¡Escribí! Notas de Lector
Ir a la secciónBuenos Aires - - Viernes 02 De Junio
Cuando una parte del cerebro envía un mensaje a otra, emplea dos tipos de energía: eléctrica y química. La electricidad conduce el mensaje de un extremo a otro de cada una de las largas células nerviosas, las neuronas; pero las cosas se complican cuando tiene que pasar de una neurona a otra porque estas células no están directamente conectadas, hay entre ellas un espacio, lo que se llama una sinapsis.
Puede compararse la sinapsis a un río que separa dos tramos de una vía de tren. Cuando el tren llega a un extremo de la vía, cruza el río en un transbordador y al llegar a la otra orilla sigue su marcha sobre el otro tramo de rieles. Así, el mensaje cerebral cruza la sinapsis a bordo de un transbordador que, en este caso, es un compuesto químico llamado, genéricamente, neurotransmisor. La corriente eléctrica que conduce el mensaje hasta el extremo de la neurona se interrumpe al llegar a la sinapsis, el neurotransmisor toma entonces a su cargo el mensaje y lo transmite a la siguiente neurona donde se pone en acción otra corriente eléctrica, y así sucesivamente hasta que el mensaje -llamado técnicamente impulso nervioso- llega a su destino.
La transmisión química del impulso a través de la sinapsis es más lenta que la transmisión eléctrica; tarda de una a tres milésimas de segundo (si tomamos una taza de café, la cafeína acelerará el proceso). Unas partes del cerebro producen un tipo de neurotransmisor y otras otro; en total, existen alrededor de 30.
Las neuronas con que cuenta una persona hasta el final de sus días son las mismas que tenia al nacer. Una vez diferenciadas, este tipo de células no se multiplican; si alguna se lesiona o muere no puede ser reemplazada. Sin embargo, la dotación de neuronas de que está provisto un individuo es tan grande que -a menos que sufra una lesión enorme- basta y sobra para cubrir las contingencias que puedan presentarse a lo largo de la vida.
Aunque es verdad que el cuerpo de una neurona es irreemplazable, algunas de sus prolongaciones sí pueden regenerarse después de haber sido destruidas por una lesión; eso explica por qué es posible que los miembros reimplantados recobren parte de sus funciones.
Cuando estamos nerviosos nos parece que esa sensación procede de la boca del estómago, pero en realidad tiene su origen en el sistema nervioso.
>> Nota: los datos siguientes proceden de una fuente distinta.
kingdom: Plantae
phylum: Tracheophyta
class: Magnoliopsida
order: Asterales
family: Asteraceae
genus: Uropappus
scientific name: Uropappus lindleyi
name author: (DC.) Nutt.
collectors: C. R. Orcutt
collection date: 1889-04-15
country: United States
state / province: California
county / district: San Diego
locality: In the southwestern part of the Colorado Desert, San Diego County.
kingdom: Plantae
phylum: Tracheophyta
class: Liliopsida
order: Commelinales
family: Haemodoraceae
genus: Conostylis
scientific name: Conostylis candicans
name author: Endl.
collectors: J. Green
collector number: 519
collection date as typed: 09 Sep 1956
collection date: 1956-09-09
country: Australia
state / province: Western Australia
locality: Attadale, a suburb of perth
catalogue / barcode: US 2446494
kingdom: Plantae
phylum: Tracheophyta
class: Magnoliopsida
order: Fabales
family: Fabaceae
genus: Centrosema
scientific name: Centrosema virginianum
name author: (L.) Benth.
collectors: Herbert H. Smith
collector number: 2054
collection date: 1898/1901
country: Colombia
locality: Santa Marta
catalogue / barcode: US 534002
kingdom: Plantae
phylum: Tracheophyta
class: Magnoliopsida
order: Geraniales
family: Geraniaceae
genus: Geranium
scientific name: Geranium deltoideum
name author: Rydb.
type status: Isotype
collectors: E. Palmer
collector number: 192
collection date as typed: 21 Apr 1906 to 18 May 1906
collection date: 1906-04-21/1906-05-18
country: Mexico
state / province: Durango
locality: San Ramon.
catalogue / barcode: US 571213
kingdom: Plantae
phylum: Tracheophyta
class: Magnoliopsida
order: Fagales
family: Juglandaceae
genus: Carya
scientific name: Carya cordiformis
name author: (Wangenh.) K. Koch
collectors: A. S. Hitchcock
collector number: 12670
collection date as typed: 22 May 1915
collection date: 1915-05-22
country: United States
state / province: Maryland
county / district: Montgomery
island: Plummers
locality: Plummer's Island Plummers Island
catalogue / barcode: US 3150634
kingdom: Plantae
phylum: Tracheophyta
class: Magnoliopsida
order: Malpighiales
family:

Supongamos que el dentista le dice que le tiene que extraer una muela; antes de que pueda razonar y darse cuenta de que no hay nada que temer, esas palabras ya han estimulado al cerebro.
Instantáneamente, su pensamiento se centra en la muela, y en lo más profundo del cerebro, donde se producen las reacciones «irracionales», las neuronas interpretan el mensaje como un peligro. Antes de que haya cerrado la boca para comprobar con la lengua que la muela todavía está en su lugar, las glándulas suprarrenales han recibido señales que les hacen verter epinefrina en el torrente sanguíneo. Los efectos de esa hormona llegan a todas partes del cuerpo; a ella se debe el rápido latir del corazón, la sensación de vacío en el estómago, el sudor de las manos y la intranquilidad general que llamamos nerviosismo.
Una vez que la epinefrina entra en la sangre, su efecto dura unos minutos sin que pueda detenerse antes la reacción. Aunque en ese momento el dentista decidiera no sacarle la muela, su estado de nerviosismo continuará mientras la hormona permanezca activa. De hecho, el sistema nervioso no necesita un estímulo externo, real, para alarmarse; por lo que a él concierne, un pensamiento es tan válido como un acto.
Una idea perturbadora basta para ponerlo a uno nervioso y, una vez que el cerebro reconoce los síntomas, da por sentado que hay razón para ese nerviosismo y se sostiene en tal estado.